__GOAL 1__
Summarize the excerpt of church satire in two sentences.
__GOAL 2__
Retype word for word the stretch of the excerpt of church satire from "So The Rt. Rev." through "the report itself.".

People often say to me after worship, about the sermon, “Thanks. You really gave us something to think about.” And I think: another Sermon Fail. Imagine someone coming up to Jesus after preaching and saying, “Thanks, Rabbi. You really gave us something to think about” (cf. Luke 4:28-29).
Every year the Times runs a “Preacher of the Year” event. Seriously. Commensurate with the theological vacuity of such a contest, I propose that the winner should be awarded their own celebrity brand of cologne, perfume, or (if High Church) incense.
So The Rt. Rev. Christopher Cocksworth [sic] has apologised after accidentally voting against the Bishops' report on marriage and same-sex relationships, confessing that the mistake had been a “moment of distraction and some confusion” (BBC, 16 February). Rather like the report itself.
Breaking News: The District Attorney of Denver has announced that the three fundamentalist Christians who were arrested for the abduction of the Lutheran minister and human fresco Nadia Bolz-Weber have pleaded guilty to the charge of artnapping.

__ENTRIES PROVIDED__
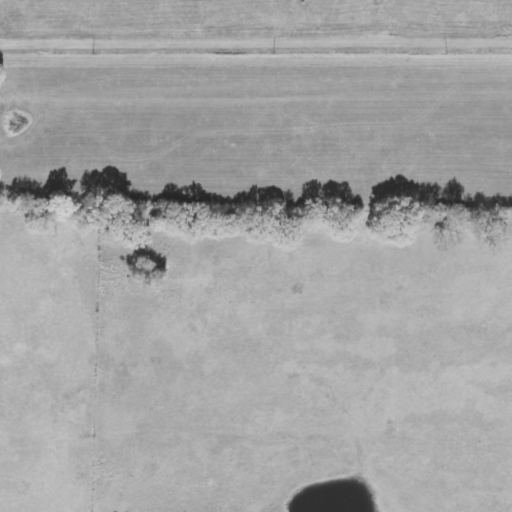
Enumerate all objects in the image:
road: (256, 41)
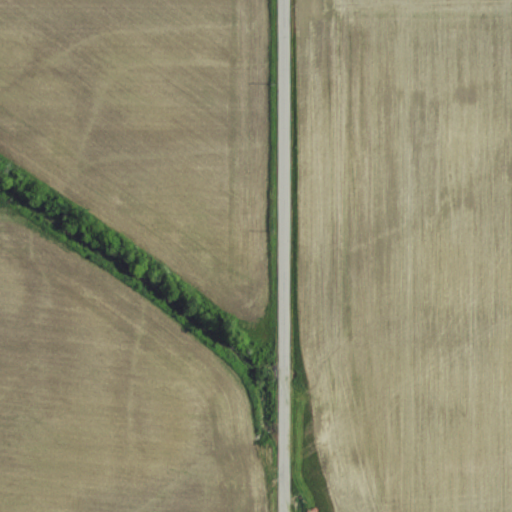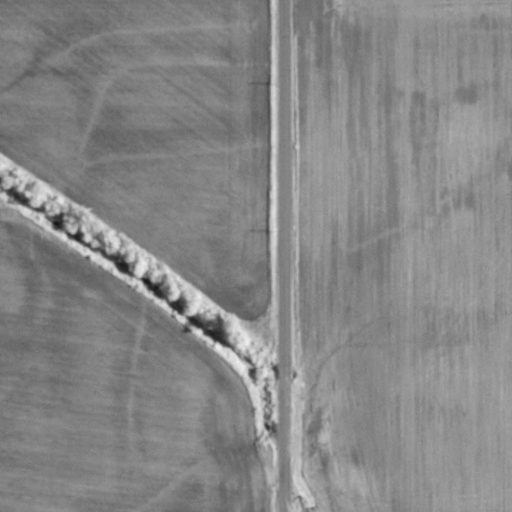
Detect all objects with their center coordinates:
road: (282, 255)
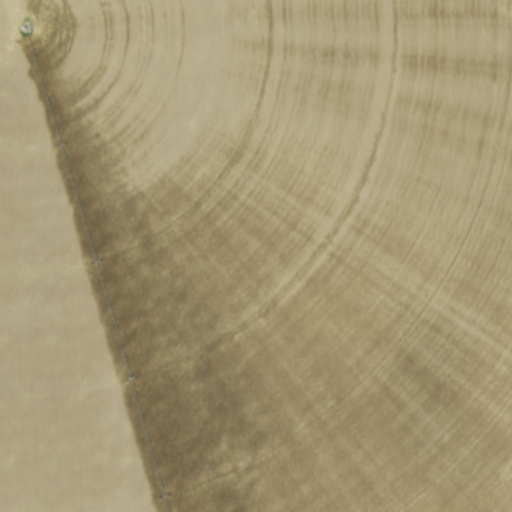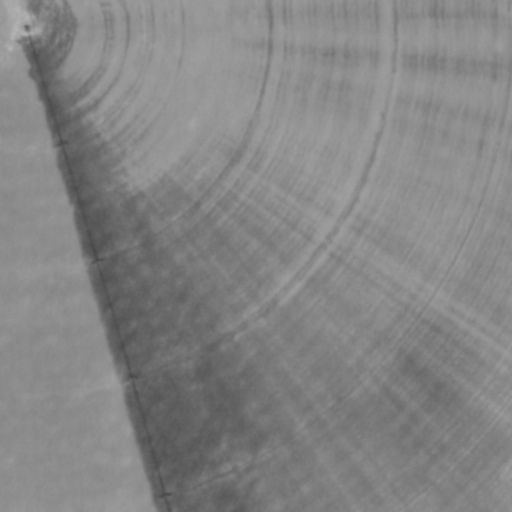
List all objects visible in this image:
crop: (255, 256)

--

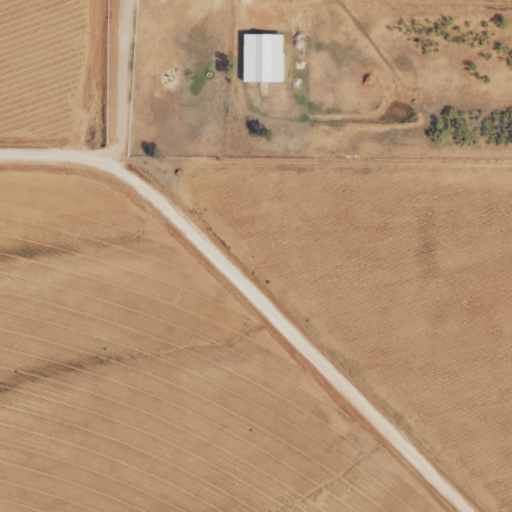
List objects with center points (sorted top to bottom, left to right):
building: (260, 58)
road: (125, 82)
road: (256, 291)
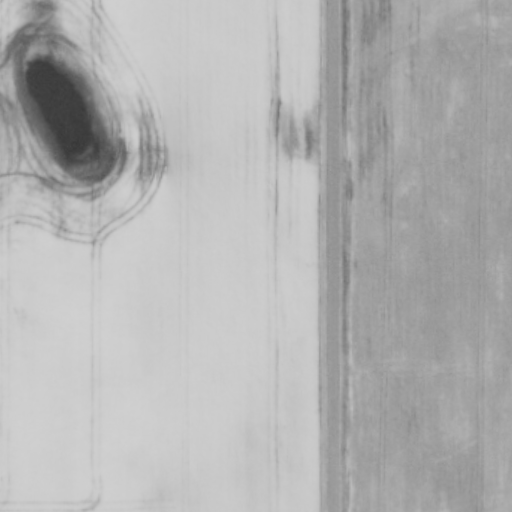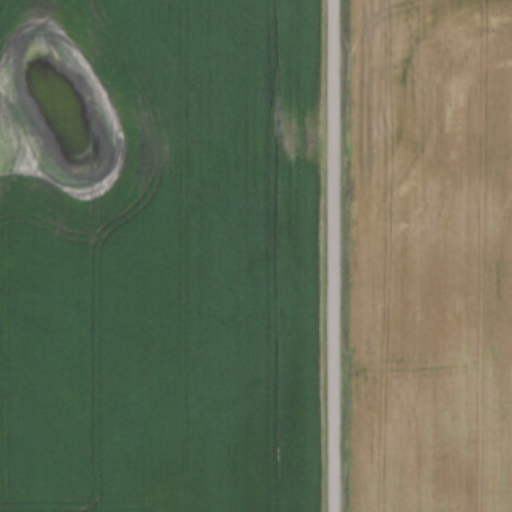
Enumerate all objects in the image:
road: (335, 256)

__RESULT 1__
The writer treats being told after worship that a sermon "gave us something to think about" as a sign of failure, and mocks the Times "Preacher of the Year" event by proposing that its winner receive a celebrity brand of cologne, perfume, or incense. The excerpt also notes that Christopher Cocksworth apologized for accidentally voting against the Bishops' report on marriage and same-sex relationships, and it announces as breaking news that three fundamentalist Christians pleaded guilty to the artnapping of Nadia Bolz-Weber.

__RESULT 2__
So The Rt. Rev. Christopher Cocksworth [sic] has apologised after accidentally voting against the Bishops' report on marriage and same-sex relationships, confessing that the mistake had been a “moment of distraction and some confusion” (BBC, 16 February). Rather like the report itself.